Bounding Box Calculator
Generate a latitude/longitude bounding box from a center point and a radius. Outputs all four corners, the bbox array, and a GeoJSON polygon — ready to paste into a spatial query. Free, runs in your browser.
Using the bounding box
The output is given in three forms, all in [longitude, latitude] order to match GeoJSON and most mapping APIs:
- bbox array —
[minLng, minLat, maxLng, maxLat]. Pass this as thebboxparameter to Mapbox, OSM Overpass, PostGIS&&queries, etc. - Four corners — useful for plotting or CSV export.
- GeoJSON polygon — a closed 5-point ring ready for any GeoJSON consumer.

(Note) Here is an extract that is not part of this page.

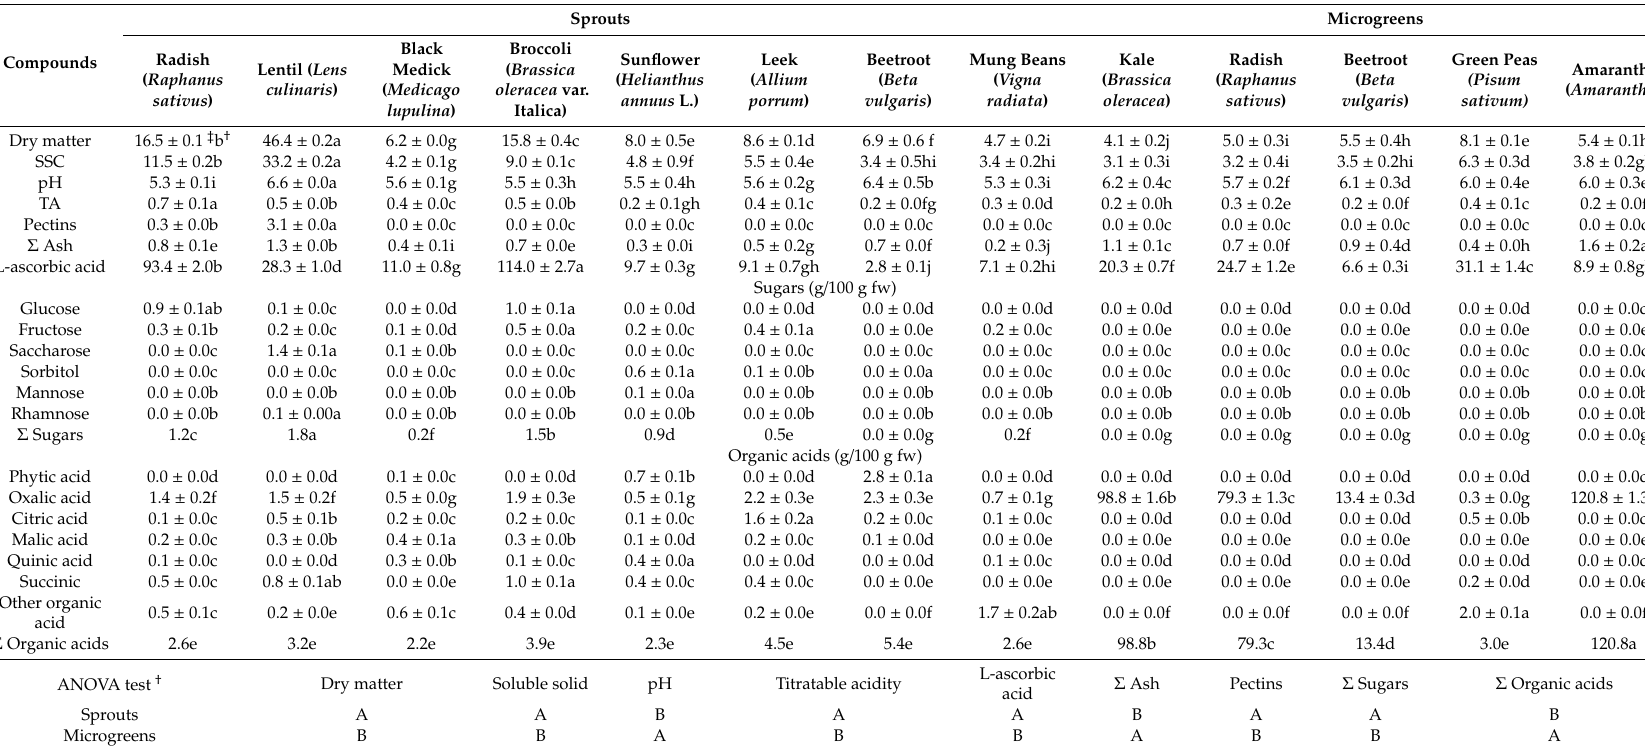
Table 1. Basic chemical composition (dry matter, pH, titratable acidity, pectins, ash), L-ascorbic acid, sugars and organic acids of sprouts and microgreens.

Frequently Asked Questions
What is a bounding box?
A bounding box (bbox) is the smallest rectangle (in latitude/longitude) that contains an area of interest. It is defined by four numbers: [minLng, minLat, maxLng, maxLat]. Bounding boxes are the standard way to query spatial databases, tile servers, and mapping APIs for "everything in this region".
How is the bounding box calculated from a center and radius?
For a sphere of radius 6371 km, we add/subtract the angular offset Δ = radius / 6371000 radians to the latitude. For longitude, we divide by cos(latitude) to account for meridian convergence: Δlng = Δlat / cos(lat). The result is accurate to within a few metres for radii up to ~1000 km.
Why is my longitude span wider than my latitude span?
Because lines of longitude converge toward the poles. At higher latitudes, a given east-west distance corresponds to more degrees of longitude, so the bbox gets "stretched" east-west. At the equator (lat=0) the spans are equal; at lat=60° the longitude span is double the latitude span for the same radius.
What format should I use to query an API?
Most mapping APIs (Mapbox, OSM, PostGIS) accept bbox=minLng,minLat,maxLng,maxLat — note longitude first. GeoJSON follows the same order. Some older APIs use lat-first; always check the docs.